### How to complete this task
Copy out the lines below word for word, leaving the pictures out.

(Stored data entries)

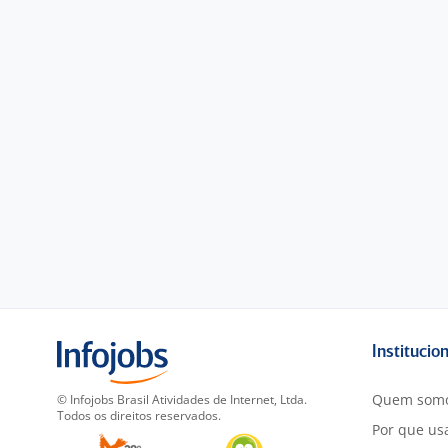
Institucio
Quem som
© Infojobs Brasil Atividades de Internet, Ltda.
Todos os direitos reservados.
Por que usa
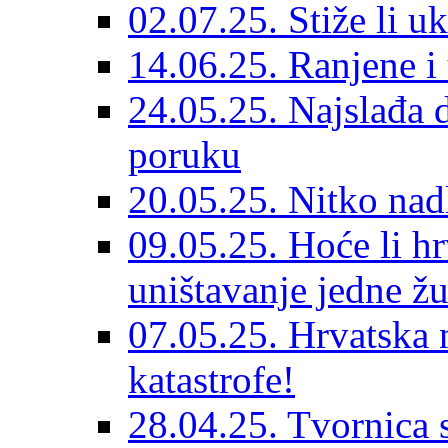
02.07.25. Stiže li u
14.06.25. Ranjene i
24.05.25. Najslađa 
poruku
20.05.25. Nitko nad
09.05.25. Hoće li hr
uništavanje jedne ž
07.05.25. Hrvatska n
katastrofe!
28.04.25. Tvornica s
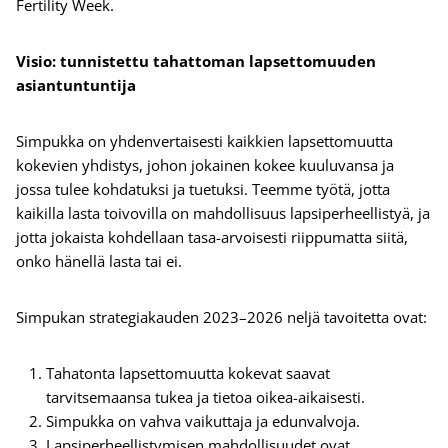
Fertility Week.
Visio: tunnistettu tahattoman lapsettomuuden
asiantuntuntija
Simpukka on yhdenvertaisesti kaikkien lapsettomuutta
kokevien yhdistys, johon jokainen kokee kuuluvansa ja
jossa tulee kohdatuksi ja tuetuksi. Teemme työtä, jotta
kaikilla lasta toivovilla on mahdollisuus lapsiperheellistyä, ja
jotta jokaista kohdellaan tasa-arvoisesti riippumatta siitä,
onko hänellä lasta tai ei.
Simpukan strategiakauden 2023–2026 neljä tavoitetta ovat:
Tahatonta lapsettomuutta kokevat saavat
tarvitsemaansa tukea ja tietoa oikea-aikaisesti.
Simpukka on vahva vaikuttaja ja edunvalvoja.
Lapsiperheellistymisen mahdollisuudet ovat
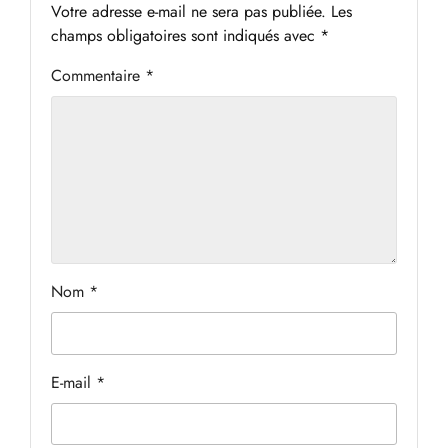
Votre adresse e-mail ne sera pas publiée.
Les
champs obligatoires sont indiqués avec
*
Commentaire
*
Nom
*
E-mail
*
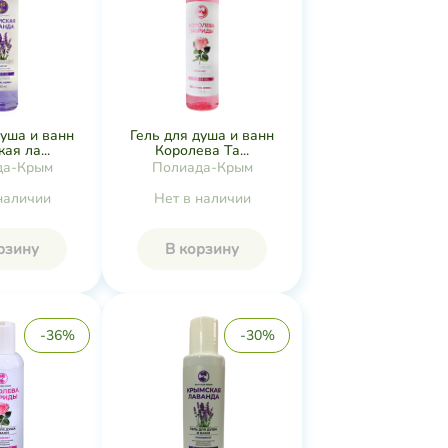
душа и ванн
Гель для душа и ванн
ая ла...
Королева Та...
да-Крым
Полиада-Крым
наличии
Нет в наличии
рзину
В корзину
-36%
-30%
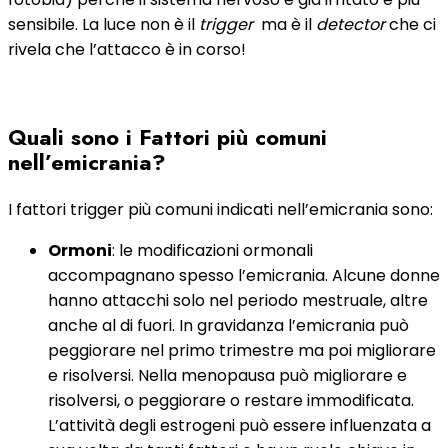
sensibile. La luce non è il
trigger
ma è il
detector
che ci
rivela che l’attacco è in corso!
Quali sono i Fattori più comuni
nell’emicrania?
I fattori trigger più comuni indicati nell’emicrania sono:
Ormoni
: le modificazioni ormonali
accompagnano spesso l’emicrania. Alcune donne
hanno attacchi solo nel periodo mestruale, altre
anche al di fuori. In gravidanza l’emicrania può
peggiorare nel primo trimestre ma poi migliorare
e risolversi. Nella menopausa può migliorare e
risolversi, o peggiorare o restare immodificata.
L’attività degli estrogeni può essere influenzata a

### Problem solution
Institucio
Quem som
© Infojobs Brasil Atividades de Internet, Ltda.
Todos os direitos reservados.
Por que usa
02.07.25. Stiže li u
14.06.25. Ranjene i
24.05.25. Najslađa 
poruku
20.05.25. Nitko nad
09.05.25. Hoće li hr
uništavanje jedne ž
07.05.25. Hrvatska n
katastrofe!
28.04.25. Tvornica s
Fertility Week.
Visio: tunnistettu tahattoman lapsettomuuden
asiantuntuntija
Simpukka on yhdenvertaisesti kaikkien lapsettomuutta
kokevien yhdistys, johon jokainen kokee kuuluvansa ja
jossa tulee kohdatuksi ja tuetuksi. Teemme työtä, jotta
kaikilla lasta toivovilla on mahdollisuus lapsiperheellistyä, ja
jotta jokaista kohdellaan tasa-arvoisesti riippumatta siitä,
onko hänellä lasta tai ei.
Simpukan strategiakauden 2023–2026 neljä tavoitetta ovat:
Tahatonta lapsettomuutta kokevat saavat
tarvitsemaansa tukea ja tietoa oikea-aikaisesti.
Simpukka on vahva vaikuttaja ja edunvalvoja.
Lapsiperheellistymisen mahdollisuudet ovat
Votre adresse e-mail ne sera pas publiée.
Les
champs obligatoires sont indiqués avec
*
Commentaire
*
Nom
*
E-mail
*
душа и ванн
Гель для душа и ванн
ая ла...
Королева Та...
да-Крым
Полиада-Крым
наличии
Нет в наличии
рзину
В корзину
-36%
-30%
sensibile. La luce non è il
trigger
ma è il
detector
che ci
rivela che l’attacco è in corso!
Quali sono i Fattori più comuni
nell’emicrania?
I fattori trigger più comuni indicati nell’emicrania sono:
Ormoni
: le modificazioni ormonali
accompagnano spesso l’emicrania. Alcune donne
hanno attacchi solo nel periodo mestruale, altre
anche al di fuori. In gravidanza l’emicrania può
peggiorare nel primo trimestre ma poi migliorare
e risolversi. Nella menopausa può migliorare e
risolversi, o peggiorare o restare immodificata.
L’attività degli estrogeni può essere influenzata a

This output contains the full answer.